Length of Loan – Loan terms historically have been between 3 to 5 years (36 to 60 months), but in recent years we’ve seen loans stretch to 8 years (96 months). You’ll be able to select the length of the loan based on your credit score, age of vehicle, interest rate, and loan amount.

Loan to Value – Most lenders will lend up to 120% of the value of the vehicle, and could ask for a 0% to 20% down payment depending on your credit score and age of vehicle. This includes new and used vehicles. This also includes potentially financing upfront fees when buying a vehicle through a dealer.

Our Take.. Good or Bad?

For most people, an auto loan is a tool to purchase a reliable vehicle that will last longer than a vehicle they could buy without an auto loan. It’s important to weigh your options when buying a vehicle though. Do you need a car or truck? Do you need two doors or four doors? Do you want a base model or a higher trim model? If you’re single looking for something to and from work, your needs will differ from a married individual with two kids, and your budget will differ respectfully.

It’s important to also determine how efficient you want your budget to be. If you buy new, you’ll typically have 2-5 years with very little maintenance required, other than oil changes every  3-5 months and tires every 12-18 months. New vehicles will have more generational improvements as well; higher safety ratings, better gas mileage, more tech features, etc. If you buy used, you should understand the vehicle could need maintenance within the next couple years. You should also understand an older vehicle might not have the features you’re looking for. It’s up to you to determine if heated seats and self-driving is worth it.

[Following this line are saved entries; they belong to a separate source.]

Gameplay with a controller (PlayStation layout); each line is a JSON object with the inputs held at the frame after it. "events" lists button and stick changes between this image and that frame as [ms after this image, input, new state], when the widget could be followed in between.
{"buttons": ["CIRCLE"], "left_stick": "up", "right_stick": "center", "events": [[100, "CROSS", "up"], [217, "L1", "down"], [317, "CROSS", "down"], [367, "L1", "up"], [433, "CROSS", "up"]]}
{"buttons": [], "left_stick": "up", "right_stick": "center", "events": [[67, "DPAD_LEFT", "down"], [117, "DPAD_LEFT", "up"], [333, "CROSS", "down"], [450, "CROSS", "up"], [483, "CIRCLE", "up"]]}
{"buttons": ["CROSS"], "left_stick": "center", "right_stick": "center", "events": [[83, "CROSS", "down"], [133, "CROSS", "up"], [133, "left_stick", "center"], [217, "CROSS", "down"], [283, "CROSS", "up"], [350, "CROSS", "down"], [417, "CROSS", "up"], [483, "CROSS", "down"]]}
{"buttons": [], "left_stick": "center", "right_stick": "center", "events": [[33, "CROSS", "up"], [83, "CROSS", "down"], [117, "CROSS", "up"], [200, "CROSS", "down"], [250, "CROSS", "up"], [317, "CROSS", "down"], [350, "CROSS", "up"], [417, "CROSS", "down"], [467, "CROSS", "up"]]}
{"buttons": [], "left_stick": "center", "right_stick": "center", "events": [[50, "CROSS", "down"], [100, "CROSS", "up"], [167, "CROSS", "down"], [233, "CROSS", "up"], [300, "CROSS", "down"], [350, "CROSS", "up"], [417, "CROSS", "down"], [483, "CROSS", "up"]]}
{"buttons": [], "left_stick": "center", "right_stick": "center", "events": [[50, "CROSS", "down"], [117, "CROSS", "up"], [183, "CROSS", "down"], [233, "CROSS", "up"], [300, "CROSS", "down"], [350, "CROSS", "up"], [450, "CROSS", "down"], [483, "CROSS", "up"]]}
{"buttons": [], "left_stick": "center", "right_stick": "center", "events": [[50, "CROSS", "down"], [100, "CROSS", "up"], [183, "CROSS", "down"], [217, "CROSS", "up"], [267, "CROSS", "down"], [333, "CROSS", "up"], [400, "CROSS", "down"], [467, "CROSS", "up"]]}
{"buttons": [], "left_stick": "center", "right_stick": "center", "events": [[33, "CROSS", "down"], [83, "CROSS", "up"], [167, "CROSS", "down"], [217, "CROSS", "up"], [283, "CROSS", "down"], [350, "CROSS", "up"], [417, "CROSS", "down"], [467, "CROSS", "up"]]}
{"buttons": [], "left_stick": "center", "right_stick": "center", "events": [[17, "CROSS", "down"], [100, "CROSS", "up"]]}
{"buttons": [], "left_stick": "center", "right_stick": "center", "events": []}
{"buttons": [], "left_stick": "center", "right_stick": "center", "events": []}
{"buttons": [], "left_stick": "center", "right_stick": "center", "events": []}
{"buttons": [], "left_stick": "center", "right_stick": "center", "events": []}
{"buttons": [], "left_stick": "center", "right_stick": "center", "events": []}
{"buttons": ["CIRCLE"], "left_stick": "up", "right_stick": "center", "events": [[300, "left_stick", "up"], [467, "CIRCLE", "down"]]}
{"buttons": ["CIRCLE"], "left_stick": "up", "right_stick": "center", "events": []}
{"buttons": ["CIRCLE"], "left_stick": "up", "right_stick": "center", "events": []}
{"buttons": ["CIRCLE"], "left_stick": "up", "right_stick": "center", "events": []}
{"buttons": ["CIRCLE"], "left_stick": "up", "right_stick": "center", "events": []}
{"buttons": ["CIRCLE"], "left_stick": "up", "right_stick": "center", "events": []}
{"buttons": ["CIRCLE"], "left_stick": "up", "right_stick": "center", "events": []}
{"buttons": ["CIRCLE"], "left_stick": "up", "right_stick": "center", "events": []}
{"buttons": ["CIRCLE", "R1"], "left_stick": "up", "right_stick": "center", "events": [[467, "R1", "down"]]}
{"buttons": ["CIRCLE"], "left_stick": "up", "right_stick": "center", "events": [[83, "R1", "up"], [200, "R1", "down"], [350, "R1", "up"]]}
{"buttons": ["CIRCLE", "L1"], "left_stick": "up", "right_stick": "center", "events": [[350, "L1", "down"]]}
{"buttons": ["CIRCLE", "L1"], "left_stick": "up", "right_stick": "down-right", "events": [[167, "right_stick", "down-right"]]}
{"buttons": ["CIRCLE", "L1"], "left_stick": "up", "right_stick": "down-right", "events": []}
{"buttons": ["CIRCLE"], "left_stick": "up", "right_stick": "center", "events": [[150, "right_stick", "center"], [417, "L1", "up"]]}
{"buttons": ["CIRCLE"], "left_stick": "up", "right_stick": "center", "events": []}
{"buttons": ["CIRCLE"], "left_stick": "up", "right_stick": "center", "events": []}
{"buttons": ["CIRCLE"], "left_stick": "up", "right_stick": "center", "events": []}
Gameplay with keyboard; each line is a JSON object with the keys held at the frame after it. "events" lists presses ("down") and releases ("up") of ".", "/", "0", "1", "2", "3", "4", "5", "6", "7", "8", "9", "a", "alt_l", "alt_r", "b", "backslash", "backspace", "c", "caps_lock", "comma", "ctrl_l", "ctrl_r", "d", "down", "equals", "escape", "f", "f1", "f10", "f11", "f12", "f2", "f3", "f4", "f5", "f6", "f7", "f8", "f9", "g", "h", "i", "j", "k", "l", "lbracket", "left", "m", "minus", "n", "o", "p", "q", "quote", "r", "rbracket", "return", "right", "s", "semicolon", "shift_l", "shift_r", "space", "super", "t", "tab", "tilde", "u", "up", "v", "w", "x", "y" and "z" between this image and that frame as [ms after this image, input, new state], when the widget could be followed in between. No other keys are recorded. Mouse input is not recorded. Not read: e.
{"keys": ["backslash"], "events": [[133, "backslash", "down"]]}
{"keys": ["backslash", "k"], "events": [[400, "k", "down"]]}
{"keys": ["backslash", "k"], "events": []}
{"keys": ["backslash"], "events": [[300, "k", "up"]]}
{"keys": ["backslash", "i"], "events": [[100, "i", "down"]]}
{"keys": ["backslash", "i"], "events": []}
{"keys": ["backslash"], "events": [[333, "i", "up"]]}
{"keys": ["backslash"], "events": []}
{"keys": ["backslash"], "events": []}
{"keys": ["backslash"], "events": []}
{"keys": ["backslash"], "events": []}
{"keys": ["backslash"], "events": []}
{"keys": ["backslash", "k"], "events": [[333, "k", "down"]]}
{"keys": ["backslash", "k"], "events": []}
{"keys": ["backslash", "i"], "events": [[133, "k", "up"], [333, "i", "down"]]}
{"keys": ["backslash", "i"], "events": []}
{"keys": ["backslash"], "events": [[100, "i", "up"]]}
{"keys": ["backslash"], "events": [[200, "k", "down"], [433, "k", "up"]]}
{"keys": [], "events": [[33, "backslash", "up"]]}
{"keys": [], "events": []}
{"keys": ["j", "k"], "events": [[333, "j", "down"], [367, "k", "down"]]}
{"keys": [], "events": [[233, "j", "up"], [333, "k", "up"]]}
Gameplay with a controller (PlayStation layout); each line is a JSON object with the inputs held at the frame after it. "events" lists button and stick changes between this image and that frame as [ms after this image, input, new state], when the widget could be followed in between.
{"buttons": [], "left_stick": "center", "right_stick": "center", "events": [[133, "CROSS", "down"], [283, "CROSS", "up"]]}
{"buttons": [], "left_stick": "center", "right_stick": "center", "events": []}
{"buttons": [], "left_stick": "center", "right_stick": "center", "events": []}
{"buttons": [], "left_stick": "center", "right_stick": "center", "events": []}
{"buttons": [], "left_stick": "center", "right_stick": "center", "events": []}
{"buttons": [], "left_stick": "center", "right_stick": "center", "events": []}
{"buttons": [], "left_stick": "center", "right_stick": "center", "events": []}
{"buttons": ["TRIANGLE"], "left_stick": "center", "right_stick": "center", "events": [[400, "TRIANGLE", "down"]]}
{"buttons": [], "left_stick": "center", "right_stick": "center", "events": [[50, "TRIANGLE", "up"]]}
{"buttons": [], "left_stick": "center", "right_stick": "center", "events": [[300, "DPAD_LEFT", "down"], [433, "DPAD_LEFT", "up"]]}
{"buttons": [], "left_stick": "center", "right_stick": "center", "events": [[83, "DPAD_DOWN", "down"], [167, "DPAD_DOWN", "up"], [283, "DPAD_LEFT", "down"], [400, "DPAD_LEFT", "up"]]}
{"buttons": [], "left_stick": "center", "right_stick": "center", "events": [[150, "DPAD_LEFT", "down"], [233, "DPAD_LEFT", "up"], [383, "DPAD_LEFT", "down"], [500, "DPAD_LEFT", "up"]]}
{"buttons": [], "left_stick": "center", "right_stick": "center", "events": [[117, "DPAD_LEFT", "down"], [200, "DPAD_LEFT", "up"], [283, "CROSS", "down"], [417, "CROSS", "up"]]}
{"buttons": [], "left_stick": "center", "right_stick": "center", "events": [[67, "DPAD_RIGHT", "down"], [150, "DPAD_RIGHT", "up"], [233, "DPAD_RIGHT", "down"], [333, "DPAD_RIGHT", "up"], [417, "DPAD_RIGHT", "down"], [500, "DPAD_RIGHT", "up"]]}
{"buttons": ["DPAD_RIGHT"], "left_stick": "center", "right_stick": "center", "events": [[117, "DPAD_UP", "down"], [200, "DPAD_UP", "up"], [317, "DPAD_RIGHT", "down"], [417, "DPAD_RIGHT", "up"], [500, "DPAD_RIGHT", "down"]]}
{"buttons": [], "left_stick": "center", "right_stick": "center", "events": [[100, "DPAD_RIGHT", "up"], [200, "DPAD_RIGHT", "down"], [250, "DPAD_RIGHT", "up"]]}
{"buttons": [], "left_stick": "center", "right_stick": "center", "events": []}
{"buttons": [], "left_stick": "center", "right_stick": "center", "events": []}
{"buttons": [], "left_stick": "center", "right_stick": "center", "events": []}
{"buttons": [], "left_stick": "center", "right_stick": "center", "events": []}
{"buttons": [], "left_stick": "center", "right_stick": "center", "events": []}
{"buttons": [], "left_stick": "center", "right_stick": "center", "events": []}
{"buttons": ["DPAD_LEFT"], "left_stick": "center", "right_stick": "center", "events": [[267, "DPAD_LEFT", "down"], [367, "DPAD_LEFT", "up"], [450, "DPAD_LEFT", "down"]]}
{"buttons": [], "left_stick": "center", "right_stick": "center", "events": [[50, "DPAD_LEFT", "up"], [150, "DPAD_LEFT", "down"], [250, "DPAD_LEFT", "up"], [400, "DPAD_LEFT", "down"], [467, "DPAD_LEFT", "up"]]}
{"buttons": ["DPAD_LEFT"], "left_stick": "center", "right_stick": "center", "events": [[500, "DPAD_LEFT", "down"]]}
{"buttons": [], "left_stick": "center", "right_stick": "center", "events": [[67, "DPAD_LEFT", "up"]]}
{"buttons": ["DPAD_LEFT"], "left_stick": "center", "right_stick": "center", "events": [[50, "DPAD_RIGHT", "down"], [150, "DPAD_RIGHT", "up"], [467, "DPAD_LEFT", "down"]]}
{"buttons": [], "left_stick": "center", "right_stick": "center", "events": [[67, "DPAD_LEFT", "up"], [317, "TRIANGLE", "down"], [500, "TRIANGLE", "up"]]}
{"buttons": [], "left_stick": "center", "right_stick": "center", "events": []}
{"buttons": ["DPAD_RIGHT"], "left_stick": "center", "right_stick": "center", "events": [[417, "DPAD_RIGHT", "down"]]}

All in all, we recommend an auto loan to purchase a vehicle. It’s almost always a good idea to keep your cash in your investments, emergency fund, or savings account (in that order). Especially if you’re able to get an interest rate for 0%-4% on a vehicle that will last you 2-5 years without any major maintenance, and ultimately will last you 10+ years if you take care of it regularly.

Reminder – Even though we are recommending using an auto loan to purchase a vehicle, it’s important to remember to remain focused on your financial goals. We recommend to limit your auto loan to 5 years or less (60 months or less), don’t finance over 90% of the vehicle’s value at the time of signing, and keep the payment under 15% of your net income (including insurance and fuel). For example: If your net income is $5,000 per month, you should spend no more than $700 a month on transportation (auto loan payment, insurance, and fuel).